Em entrevista à Lusa, o guitarrista de 44 anos, natural de Oeiras, contou porque não tenciona regressar a Portugal, as condições que encontrou na capital francesa e como se consegue viver com o ‘fado’ como cartão de visita profissional.
Filho de pai português e mãe francesa, mudou-se para Paris com 10 anos, por vontade materna, mas a infância em Portugal deixou marcas que a adolescência francesa aproveitou para fazer uma fusão entre as duas culturas, abrindo um caminho “natural” para o fado, depois de aprender a tocar viola, aos 15 anos, de forma “autodidata”.
“Não ouvia muito fado, mas comecei rapidamente a tocar outros estilos de música com os amigos que tinha aqui em Paris. Passei do rock ao blues, ao jazz, jazz manouche, e houve uma altura em que toquei muito com argentinos (tango e folclore argentino). Entretanto tinha comprado uma guitarra portuguesa e tocando com argentinos. O tango levou-me diretamente ao fado”, referiu o guitarrista de 44 anos.

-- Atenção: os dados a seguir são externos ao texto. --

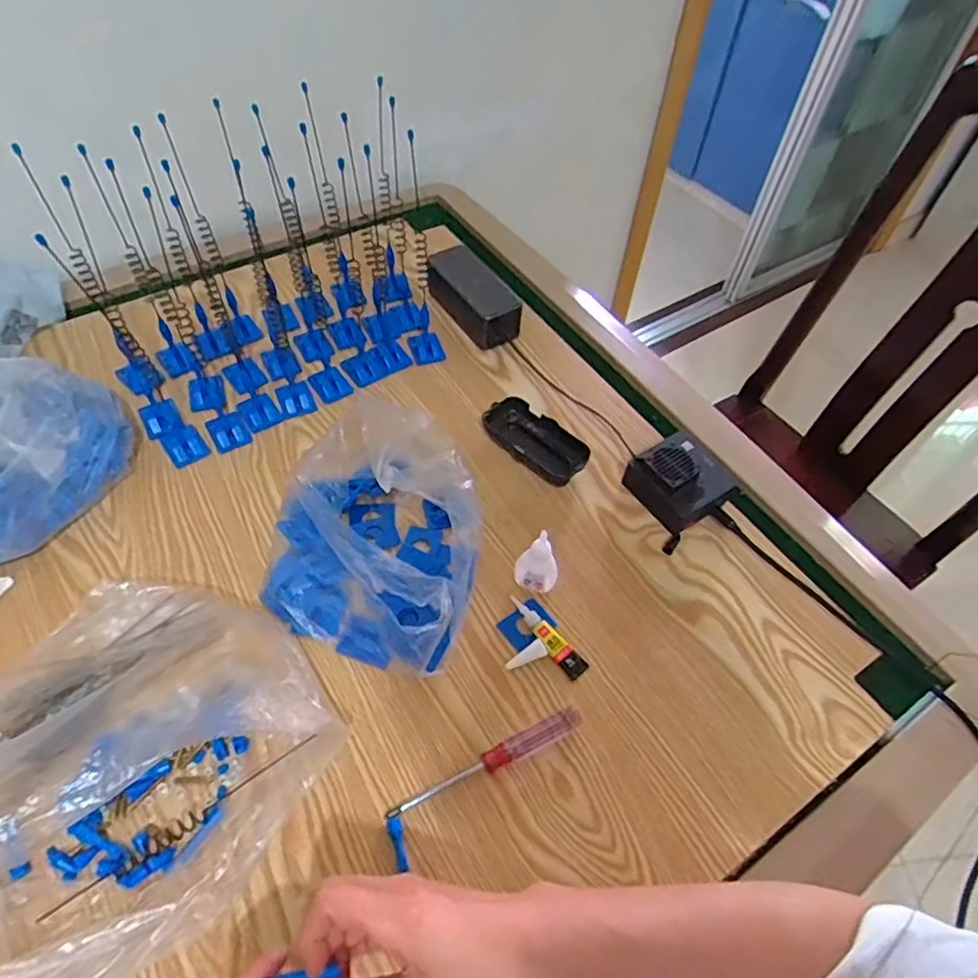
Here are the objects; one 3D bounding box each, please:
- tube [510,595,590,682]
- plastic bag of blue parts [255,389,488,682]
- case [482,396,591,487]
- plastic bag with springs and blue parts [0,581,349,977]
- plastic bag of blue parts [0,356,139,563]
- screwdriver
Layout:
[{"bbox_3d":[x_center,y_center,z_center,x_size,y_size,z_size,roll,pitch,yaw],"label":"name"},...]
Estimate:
[{"bbox_3d":[0.047,0.118,0.519,0.020,0.016,0.078,-36,63,-26],"label":"tube"},{"bbox_3d":[-0.094,0.037,0.512,0.166,0.106,0.175,6,54,1],"label":"plastic bag of blue parts"},{"bbox_3d":[0.048,-0.049,0.636,0.104,0.026,0.049,40,61,23],"label":"case"},{"bbox_3d":[-0.258,0.170,0.401,0.279,0.113,0.249,-34,63,-25],"label":"plastic bag with springs and blue parts"},{"bbox_3d":[-0.406,-0.028,0.542,0.133,0.102,0.198,21,55,11],"label":"plastic bag of blue parts"},{"bbox_3d":[0.001,0.195,0.458,0.152,0.018,0.017,-23,58,-19],"label":"screwdriver"}]

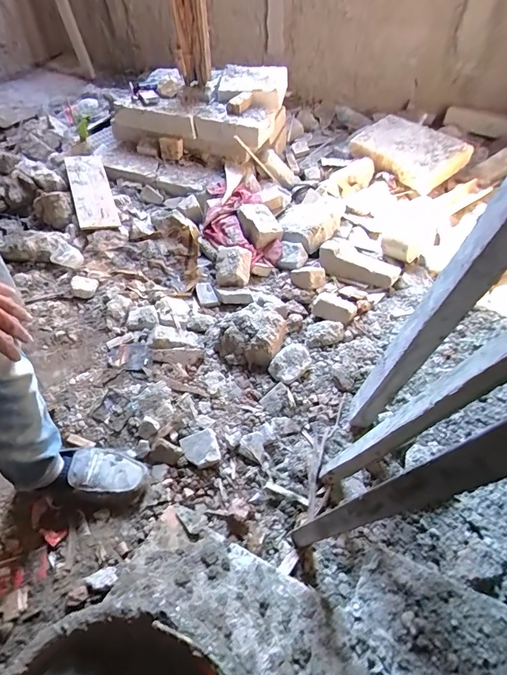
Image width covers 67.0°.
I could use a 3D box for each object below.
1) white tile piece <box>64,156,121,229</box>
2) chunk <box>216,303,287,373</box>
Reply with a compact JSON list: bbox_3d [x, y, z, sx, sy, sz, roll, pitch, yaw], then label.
[{"bbox_3d":[-0.591,-0.537,1.390,0.131,0.016,0.384,-14,64,-21],"label":"white tile piece"},{"bbox_3d":[-0.002,-0.010,1.015,0.155,0.074,0.177,19,51,19],"label":"chunk"}]

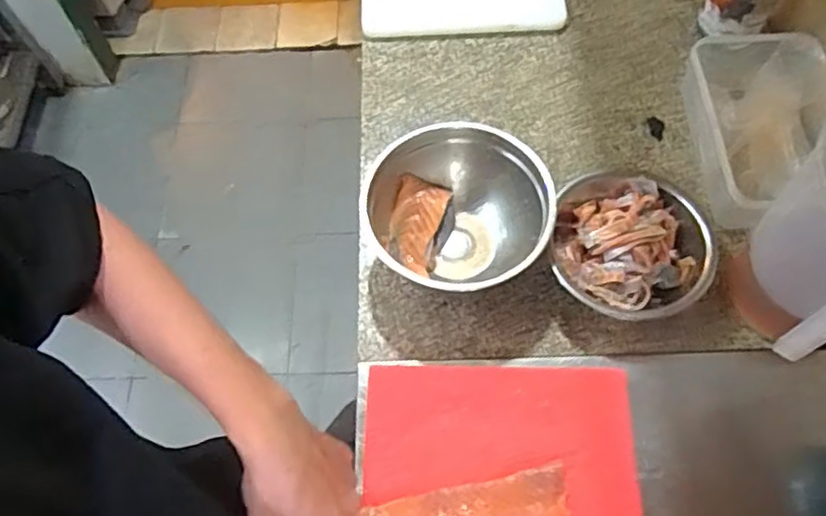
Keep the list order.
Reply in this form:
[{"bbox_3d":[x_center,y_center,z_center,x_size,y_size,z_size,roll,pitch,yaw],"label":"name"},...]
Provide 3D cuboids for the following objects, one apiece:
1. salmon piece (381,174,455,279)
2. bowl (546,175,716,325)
[{"bbox_3d":[0.006,-0.040,0.786,0.076,0.032,0.111,24,77,-5],"label":"salmon piece"},{"bbox_3d":[0.248,-0.013,0.743,0.168,0.083,0.186,10,64,7],"label":"bowl"}]

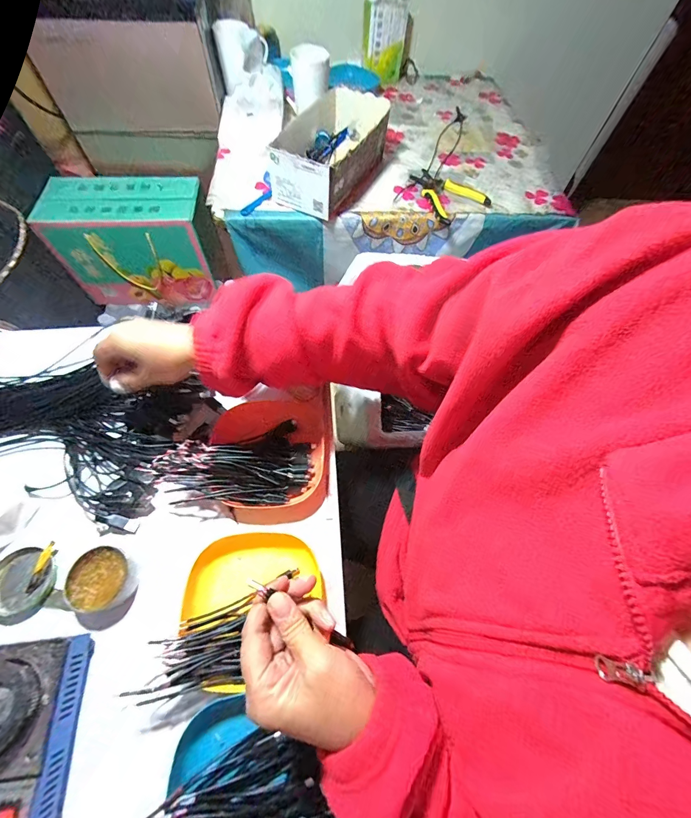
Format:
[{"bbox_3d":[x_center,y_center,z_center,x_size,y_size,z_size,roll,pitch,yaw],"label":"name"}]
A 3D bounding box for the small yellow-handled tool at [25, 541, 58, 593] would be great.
[{"bbox_3d":[-0.336,0.174,0.371,0.013,0.006,0.051,12,64,2],"label":"small yellow-handled tool"}]

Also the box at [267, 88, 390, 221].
[{"bbox_3d":[-0.022,-0.490,0.640,0.151,0.098,0.246,24,65,8],"label":"box"}]

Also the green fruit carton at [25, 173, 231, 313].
[{"bbox_3d":[-0.495,-0.406,0.836,0.329,0.246,0.159,-2,64,-5],"label":"green fruit carton"}]

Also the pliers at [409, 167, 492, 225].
[{"bbox_3d":[0.198,-0.429,0.671,0.161,0.015,0.103,32,66,11],"label":"pliers"}]

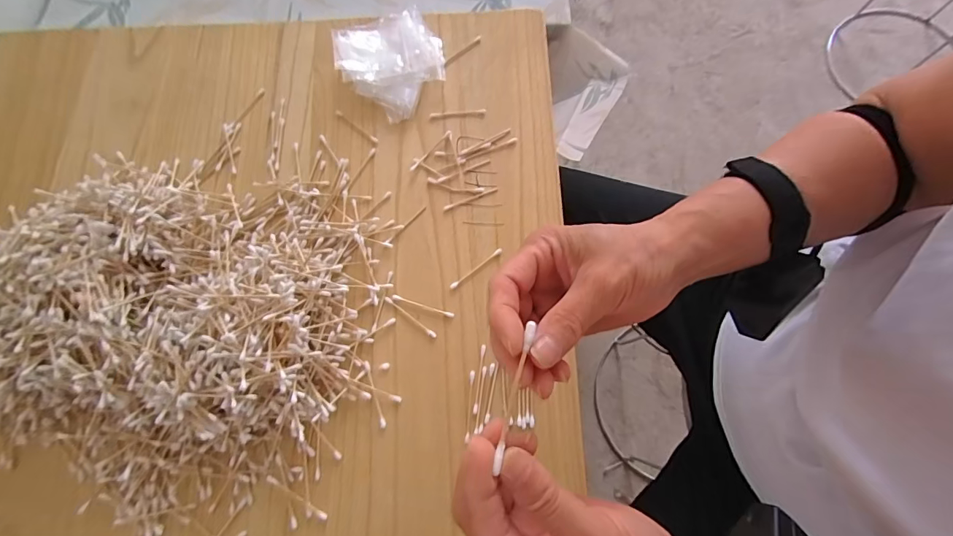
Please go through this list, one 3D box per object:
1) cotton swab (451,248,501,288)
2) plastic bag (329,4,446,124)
[{"bbox_3d":[0.000,0.000,0.497,0.072,0.006,0.006,-36,75,-11],"label":"cotton swab"},{"bbox_3d":[-0.108,-0.272,0.567,0.136,0.034,0.129,43,76,13],"label":"plastic bag"}]

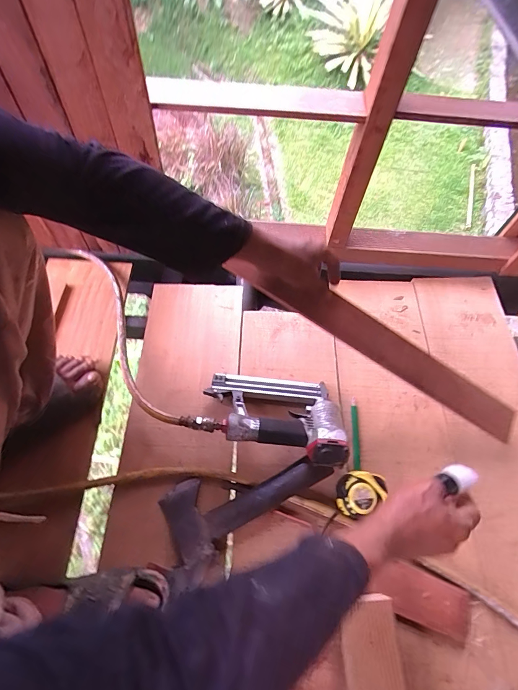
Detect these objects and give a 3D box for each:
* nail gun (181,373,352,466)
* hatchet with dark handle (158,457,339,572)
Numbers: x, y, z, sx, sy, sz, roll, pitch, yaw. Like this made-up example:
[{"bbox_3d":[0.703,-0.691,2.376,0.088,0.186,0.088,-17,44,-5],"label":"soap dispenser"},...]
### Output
[{"bbox_3d":[0.011,0.109,0.595,0.256,0.100,0.157,11,61,2],"label":"nail gun"},{"bbox_3d":[-0.017,0.234,0.553,0.263,0.057,0.121,-21,65,-14],"label":"hatchet with dark handle"}]

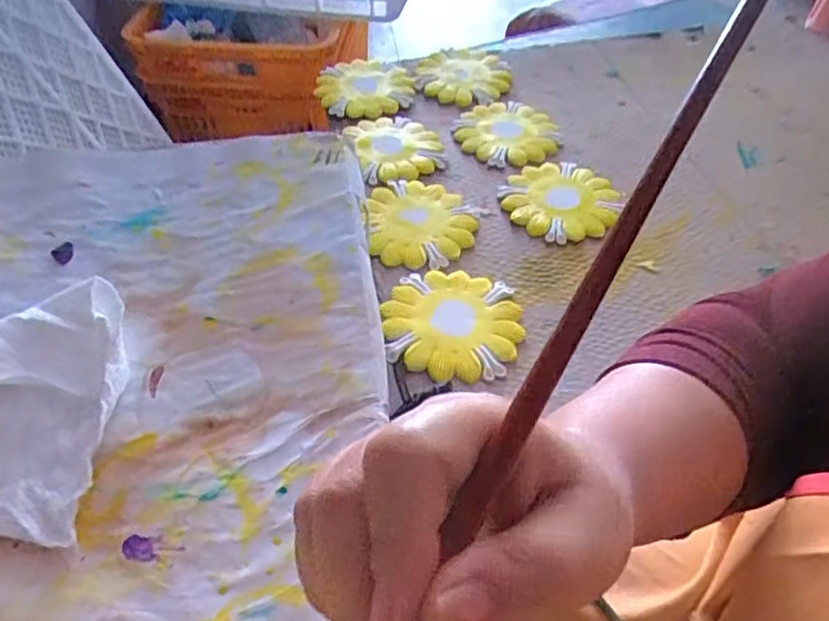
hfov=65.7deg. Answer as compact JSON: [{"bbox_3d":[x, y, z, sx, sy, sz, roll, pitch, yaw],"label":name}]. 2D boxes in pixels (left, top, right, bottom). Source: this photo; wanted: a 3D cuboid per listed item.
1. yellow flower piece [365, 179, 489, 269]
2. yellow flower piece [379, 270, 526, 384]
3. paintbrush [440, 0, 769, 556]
[{"bbox_3d":[0.006,-0.089,0.666,0.125,0.015,0.124,8,50,6],"label":"yellow flower piece"},{"bbox_3d":[0.033,0.008,0.570,0.121,0.012,0.123,1,50,-1],"label":"yellow flower piece"},{"bbox_3d":[0.037,0.014,0.165,0.011,0.007,0.281,27,75,20],"label":"paintbrush"}]

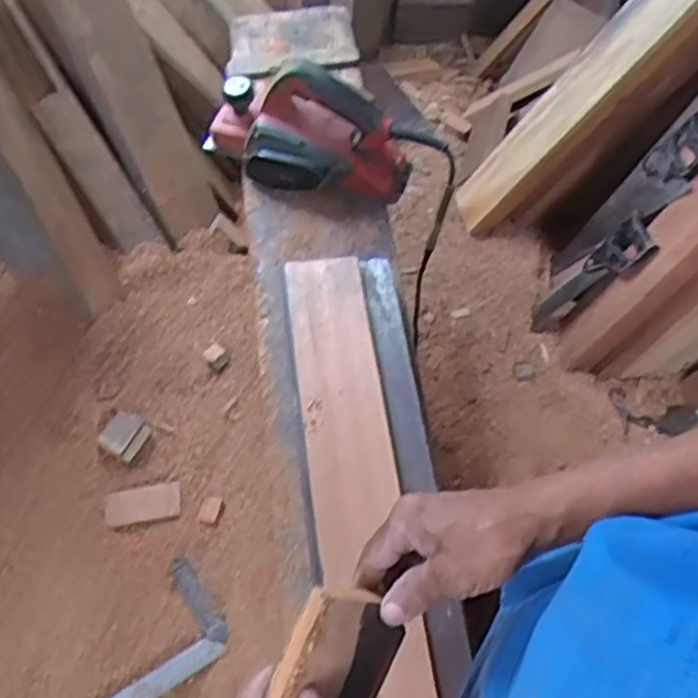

Explicou que a naturalidade do fado veio do conhecimento das “melodias do inconsciente coletivo português”, não tendo encontrado dificuldades para se “inserir num estilo musical que não era estranho, ao contrário das outras músicas em culturas” que lhe eram “estrangeiras”, tendo chegado a estudar, em Lisboa, com Carlos Gonçalves, acompanhante de Amália Rodrigues.
“Fora do fado como acompanhante, participei em muitos projetos com a guitarra portuguesa. Paris é uma cidade extremamente cosmopolita, é um ninho culturas. Tenho a sorte de poder encontrar aqui todo o tipo de música e músicos de culturas diferentes, e profissionais de grande nível. Sou aqui conhecido pela guitarra portuguesa e tenho regularmente convite para participar como músico convidado em projetos muito diferentes”, explicou sobre o seu trabalho.
Apesar de ser mais conhecido em França do que em Portugal, o licenciado em musicologia não faz “distinções” entre públicos, porque, na sua ótica, “quando se tenta oferecer o melhor possível, o público aceita” e recebe-o com “carinho em qualquer parte do mundo”, e não equaciona um regresso a terras lusitanas.
Além de carreira, Filipe de Sousa construiu em França uma família com uma mulher francesa e duas filhas, de 15 e 20 anos. Apesar de acreditar que seria possível viver da música em Portugal “para quem toca guitarra portuguesa”, admitiu que as condições em França para os “trabalhadores do espetáculo são muito melhores, sem comparação”, beneficiando do estatuto de “intermitente do espetáculo” há mais de 20 anos.
Esse estatuto impõe ao músico trabalhar, no mínimo, 43 dias por ano, auferindo ao mesmo tempo de um salário regular e beneficiando do resto dos dias para trabalhar nos seus projetos.
Sobre o futuro, um regresso a Portugal não entra nas contas do músico português, que lançou recentemente o trabalho "HYDROLISE (fado framenté et guitare désarticulée)", no qual toca sozinho “ou com convidado, a guitarra portuguesa ligada a ‘loopers’ e efeitos", e também o projeto “Fado Clandestino”, com a vocalista francesa Lizzie Leveé e o guitarrista português Nuno Estevens.
“Vou continuando a tocar música, não só fado, mas sim guardando o espírito aberto a outras culturas, continuando a partilhar ideias e experiências com pessoas que me possam trazer coisas novas”, afirmou.